▶ [BRANO DI RIFERIMENTO]
Da quando ormai oltre un anno fa, la pandemia da SARS-CoV-2 ha fatto comparsa nel mondo, nelle televisioni italiane è stato un susseguirsi di esperti, virologi, epidemiologi, medici, pronti a dare opinioni, fornire spiegazioni e fare previsioni di quanto sarebbe avvenuto in Italia. Spesso con opinioni e pareri contrastanti, che creano confusione tra la popolazione e in alcuni casi, anche allarmismo. Una situazione simile potrebbe essere avvenuta anche in altri Paesi. Tra questi, vi è sicuramente la Francia, ma qui il Presidente Emmanuel Macron ha chiesto una svolta.

È un po’ quello che sta succedendo in Italia, dove il tema mutazioni è sempre più sulla bocca degli esperti e Walter Ricciardi, consigliere del Ministro della Salute Roberto Speranza, invoca un nuovo lockdown nazionale (ormai almeno una volta a settimana da ottobre).
La richiesta di Macron ha lo scopo di interrompere la raffica quotidiana di dichiarazioni di esperti e medici a cui la popolazione era abituata ormai da un anno. In particolare, il presidente francese avrebbe preteso dal mondo scientifico e dai membri del Cts di concentrarsi esclusivamente sul lavoro, riducendo al minimo apparizioni davanti alle telecamere e ospitate in talk-show. Il Cts francese continua a fornire i suoi pareri, ma lo fa esclusivamente verso il governo, senza lasciarli filtrare a giornali o emittenti, con gli esperti che evitano studi televisivi e interviste.

▶ [DATI ESTRATTI]

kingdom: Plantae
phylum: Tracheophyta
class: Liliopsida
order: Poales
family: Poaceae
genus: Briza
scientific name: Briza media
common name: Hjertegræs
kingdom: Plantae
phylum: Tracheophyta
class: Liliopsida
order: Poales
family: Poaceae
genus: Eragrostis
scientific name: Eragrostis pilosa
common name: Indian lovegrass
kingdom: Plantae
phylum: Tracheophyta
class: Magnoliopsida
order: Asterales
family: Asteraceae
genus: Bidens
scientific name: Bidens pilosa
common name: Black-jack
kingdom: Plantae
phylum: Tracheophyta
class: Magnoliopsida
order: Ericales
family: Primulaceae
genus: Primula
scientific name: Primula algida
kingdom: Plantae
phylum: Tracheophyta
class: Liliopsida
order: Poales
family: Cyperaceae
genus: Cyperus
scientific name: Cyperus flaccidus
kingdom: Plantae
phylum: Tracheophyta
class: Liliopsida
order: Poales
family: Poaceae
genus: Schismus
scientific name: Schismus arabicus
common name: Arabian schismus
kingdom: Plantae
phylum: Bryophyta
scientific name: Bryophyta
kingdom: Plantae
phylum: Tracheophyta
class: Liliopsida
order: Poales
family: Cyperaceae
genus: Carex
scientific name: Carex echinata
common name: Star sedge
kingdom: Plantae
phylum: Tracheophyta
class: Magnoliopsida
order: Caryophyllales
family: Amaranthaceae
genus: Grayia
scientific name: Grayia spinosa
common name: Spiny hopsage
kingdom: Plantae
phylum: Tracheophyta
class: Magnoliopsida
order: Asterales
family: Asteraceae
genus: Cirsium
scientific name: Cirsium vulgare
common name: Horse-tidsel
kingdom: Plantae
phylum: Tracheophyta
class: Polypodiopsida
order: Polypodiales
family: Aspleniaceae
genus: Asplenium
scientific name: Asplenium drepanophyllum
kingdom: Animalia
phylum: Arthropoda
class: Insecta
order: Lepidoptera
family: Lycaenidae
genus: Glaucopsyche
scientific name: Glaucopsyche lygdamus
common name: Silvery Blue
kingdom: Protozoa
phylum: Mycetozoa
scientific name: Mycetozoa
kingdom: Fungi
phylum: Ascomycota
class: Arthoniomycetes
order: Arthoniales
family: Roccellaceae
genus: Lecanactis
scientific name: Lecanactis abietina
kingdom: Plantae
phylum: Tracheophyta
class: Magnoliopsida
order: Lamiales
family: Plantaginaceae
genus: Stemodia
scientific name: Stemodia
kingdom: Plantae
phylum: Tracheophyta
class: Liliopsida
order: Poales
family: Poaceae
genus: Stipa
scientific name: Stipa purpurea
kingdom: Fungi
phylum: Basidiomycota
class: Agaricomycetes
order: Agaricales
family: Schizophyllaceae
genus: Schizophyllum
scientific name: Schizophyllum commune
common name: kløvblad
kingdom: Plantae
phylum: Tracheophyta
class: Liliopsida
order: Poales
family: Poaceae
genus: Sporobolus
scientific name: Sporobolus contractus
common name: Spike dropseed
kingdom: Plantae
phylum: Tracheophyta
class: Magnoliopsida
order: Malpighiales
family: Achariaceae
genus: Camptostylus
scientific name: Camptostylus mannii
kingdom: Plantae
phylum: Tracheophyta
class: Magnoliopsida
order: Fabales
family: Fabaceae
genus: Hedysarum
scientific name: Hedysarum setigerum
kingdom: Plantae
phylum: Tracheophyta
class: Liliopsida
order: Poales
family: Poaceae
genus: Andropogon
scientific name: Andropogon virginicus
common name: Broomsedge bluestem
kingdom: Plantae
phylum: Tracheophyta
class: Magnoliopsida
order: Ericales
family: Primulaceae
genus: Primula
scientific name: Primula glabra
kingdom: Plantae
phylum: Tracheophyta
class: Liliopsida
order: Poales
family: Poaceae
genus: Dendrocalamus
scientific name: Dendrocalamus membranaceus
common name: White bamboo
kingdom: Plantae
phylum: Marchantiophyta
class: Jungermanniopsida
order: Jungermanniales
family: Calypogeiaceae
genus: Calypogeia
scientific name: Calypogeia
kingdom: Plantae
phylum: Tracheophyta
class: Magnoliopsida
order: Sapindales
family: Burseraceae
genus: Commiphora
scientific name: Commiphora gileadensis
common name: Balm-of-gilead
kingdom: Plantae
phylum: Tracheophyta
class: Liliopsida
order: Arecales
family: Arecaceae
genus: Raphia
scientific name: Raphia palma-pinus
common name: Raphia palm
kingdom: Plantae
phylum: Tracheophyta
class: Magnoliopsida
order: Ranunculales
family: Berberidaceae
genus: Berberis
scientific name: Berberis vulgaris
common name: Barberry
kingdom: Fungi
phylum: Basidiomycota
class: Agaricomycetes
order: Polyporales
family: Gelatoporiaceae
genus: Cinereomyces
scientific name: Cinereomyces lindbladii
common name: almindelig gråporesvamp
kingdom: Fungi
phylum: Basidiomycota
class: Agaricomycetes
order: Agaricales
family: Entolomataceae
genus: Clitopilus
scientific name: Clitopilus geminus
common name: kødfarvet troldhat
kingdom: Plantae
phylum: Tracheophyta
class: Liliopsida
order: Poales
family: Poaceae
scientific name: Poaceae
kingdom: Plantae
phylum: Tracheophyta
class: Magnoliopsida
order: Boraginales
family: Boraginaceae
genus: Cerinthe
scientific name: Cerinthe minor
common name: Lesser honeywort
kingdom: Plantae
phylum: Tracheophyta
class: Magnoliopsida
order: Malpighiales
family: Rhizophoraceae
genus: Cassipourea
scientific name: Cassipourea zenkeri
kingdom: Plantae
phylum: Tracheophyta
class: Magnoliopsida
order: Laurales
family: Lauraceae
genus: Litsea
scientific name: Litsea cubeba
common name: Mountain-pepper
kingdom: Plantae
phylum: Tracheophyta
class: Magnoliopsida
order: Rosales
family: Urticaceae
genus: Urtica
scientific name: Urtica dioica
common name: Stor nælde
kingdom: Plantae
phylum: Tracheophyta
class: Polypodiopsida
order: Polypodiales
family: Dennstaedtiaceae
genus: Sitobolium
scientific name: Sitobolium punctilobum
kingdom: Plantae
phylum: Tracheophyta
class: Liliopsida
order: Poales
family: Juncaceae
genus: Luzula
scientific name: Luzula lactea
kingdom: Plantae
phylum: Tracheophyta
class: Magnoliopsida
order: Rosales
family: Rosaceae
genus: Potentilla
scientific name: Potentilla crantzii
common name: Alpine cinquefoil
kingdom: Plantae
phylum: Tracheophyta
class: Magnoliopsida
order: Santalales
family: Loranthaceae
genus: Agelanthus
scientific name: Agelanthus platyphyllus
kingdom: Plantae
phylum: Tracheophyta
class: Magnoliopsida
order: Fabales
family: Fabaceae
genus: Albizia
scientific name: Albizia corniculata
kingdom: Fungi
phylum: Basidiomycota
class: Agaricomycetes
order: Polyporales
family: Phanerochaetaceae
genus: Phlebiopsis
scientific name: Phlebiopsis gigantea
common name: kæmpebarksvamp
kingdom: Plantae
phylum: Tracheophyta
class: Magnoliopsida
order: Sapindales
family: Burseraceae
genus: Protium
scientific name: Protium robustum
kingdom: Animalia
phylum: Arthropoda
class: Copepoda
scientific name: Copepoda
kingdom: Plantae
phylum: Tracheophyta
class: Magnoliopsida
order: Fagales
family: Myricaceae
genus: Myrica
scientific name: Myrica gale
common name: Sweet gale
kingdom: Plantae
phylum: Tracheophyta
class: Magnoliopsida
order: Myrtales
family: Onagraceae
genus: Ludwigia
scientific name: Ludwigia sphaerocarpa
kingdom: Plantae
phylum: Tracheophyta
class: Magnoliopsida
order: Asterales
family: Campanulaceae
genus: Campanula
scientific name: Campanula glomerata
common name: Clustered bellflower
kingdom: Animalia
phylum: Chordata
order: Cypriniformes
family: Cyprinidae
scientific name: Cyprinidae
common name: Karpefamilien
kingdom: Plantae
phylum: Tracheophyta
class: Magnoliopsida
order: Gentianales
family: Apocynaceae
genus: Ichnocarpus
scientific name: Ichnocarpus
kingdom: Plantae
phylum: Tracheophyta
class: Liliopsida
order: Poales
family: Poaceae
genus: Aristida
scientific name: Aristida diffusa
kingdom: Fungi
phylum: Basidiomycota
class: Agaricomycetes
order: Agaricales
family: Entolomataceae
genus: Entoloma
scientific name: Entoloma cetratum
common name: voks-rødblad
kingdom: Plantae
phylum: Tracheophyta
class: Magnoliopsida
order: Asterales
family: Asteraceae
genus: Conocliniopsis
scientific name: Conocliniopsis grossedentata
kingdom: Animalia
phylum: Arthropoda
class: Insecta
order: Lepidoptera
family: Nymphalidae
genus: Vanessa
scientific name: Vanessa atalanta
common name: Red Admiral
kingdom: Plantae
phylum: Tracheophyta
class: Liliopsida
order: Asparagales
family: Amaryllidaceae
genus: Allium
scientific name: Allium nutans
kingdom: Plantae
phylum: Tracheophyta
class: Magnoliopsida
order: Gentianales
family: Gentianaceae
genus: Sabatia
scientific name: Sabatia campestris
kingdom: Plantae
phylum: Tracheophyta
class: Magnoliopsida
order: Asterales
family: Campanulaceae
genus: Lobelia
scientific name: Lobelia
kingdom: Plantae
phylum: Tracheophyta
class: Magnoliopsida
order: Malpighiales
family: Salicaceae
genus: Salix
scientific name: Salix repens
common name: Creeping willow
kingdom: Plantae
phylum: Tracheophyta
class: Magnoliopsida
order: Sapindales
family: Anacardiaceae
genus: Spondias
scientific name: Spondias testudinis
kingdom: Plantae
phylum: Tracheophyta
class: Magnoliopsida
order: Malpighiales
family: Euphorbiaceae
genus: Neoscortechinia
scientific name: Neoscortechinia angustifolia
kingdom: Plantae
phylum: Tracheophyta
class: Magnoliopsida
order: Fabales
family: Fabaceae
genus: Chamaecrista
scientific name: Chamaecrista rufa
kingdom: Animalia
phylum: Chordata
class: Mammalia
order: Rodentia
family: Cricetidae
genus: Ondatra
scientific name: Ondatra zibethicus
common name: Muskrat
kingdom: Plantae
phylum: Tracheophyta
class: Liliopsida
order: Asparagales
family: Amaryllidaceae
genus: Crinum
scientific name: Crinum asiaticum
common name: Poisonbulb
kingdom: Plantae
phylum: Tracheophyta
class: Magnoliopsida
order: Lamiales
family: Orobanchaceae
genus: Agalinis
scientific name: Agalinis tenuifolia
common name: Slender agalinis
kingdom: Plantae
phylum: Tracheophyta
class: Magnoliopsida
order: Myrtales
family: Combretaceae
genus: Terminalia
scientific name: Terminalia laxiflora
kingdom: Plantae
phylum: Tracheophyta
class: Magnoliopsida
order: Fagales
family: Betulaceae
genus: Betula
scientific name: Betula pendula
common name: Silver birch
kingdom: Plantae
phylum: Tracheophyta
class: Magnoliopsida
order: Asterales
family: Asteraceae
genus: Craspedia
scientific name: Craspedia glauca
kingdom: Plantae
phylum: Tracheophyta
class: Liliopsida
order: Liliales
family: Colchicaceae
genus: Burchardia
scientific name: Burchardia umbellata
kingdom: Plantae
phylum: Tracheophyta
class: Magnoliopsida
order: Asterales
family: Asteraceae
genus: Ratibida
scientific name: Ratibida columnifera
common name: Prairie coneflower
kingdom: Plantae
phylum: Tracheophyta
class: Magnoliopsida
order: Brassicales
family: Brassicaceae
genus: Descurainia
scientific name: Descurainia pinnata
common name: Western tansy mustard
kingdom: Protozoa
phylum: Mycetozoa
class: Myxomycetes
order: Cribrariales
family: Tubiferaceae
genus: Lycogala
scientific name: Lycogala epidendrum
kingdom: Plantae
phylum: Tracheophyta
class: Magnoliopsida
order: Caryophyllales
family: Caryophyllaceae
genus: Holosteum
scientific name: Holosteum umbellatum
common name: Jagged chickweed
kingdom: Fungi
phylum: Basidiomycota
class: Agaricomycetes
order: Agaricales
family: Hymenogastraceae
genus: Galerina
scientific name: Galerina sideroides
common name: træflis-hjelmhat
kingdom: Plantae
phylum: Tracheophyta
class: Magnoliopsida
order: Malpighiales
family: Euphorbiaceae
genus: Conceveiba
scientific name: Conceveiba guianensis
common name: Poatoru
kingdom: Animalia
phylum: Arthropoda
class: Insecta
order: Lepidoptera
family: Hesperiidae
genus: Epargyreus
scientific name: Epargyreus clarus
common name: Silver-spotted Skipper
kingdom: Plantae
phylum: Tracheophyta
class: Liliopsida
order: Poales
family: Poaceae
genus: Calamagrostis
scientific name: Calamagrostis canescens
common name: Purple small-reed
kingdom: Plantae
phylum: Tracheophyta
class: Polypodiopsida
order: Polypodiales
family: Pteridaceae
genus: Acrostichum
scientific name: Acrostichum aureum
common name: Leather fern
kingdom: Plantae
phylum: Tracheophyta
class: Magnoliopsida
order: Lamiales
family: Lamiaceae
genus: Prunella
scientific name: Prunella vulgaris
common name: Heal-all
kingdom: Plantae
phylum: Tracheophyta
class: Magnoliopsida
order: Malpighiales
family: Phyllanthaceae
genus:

▶ [ISTRUZIONI DEL COMPITO]
Rispondi a queste domande sul brano relativo a Macron e agli esperti:
(a) Chi è indicato come consigliere del Ministro della Salute Roberto Speranza?
(b) Secondo il brano, da quanto tempo la pandemia da SARS-CoV-2 ha fatto comparsa nel mondo?
(c) A chi il Cts francese continua a fornire i suoi pareri?
Per rispondere basati soltanto sul brano.

▶ [SPAZIO RISPOSTA]
(a) Walter Ricciardi.
(b) Da oltre un anno.
(c) Esclusivamente al governo.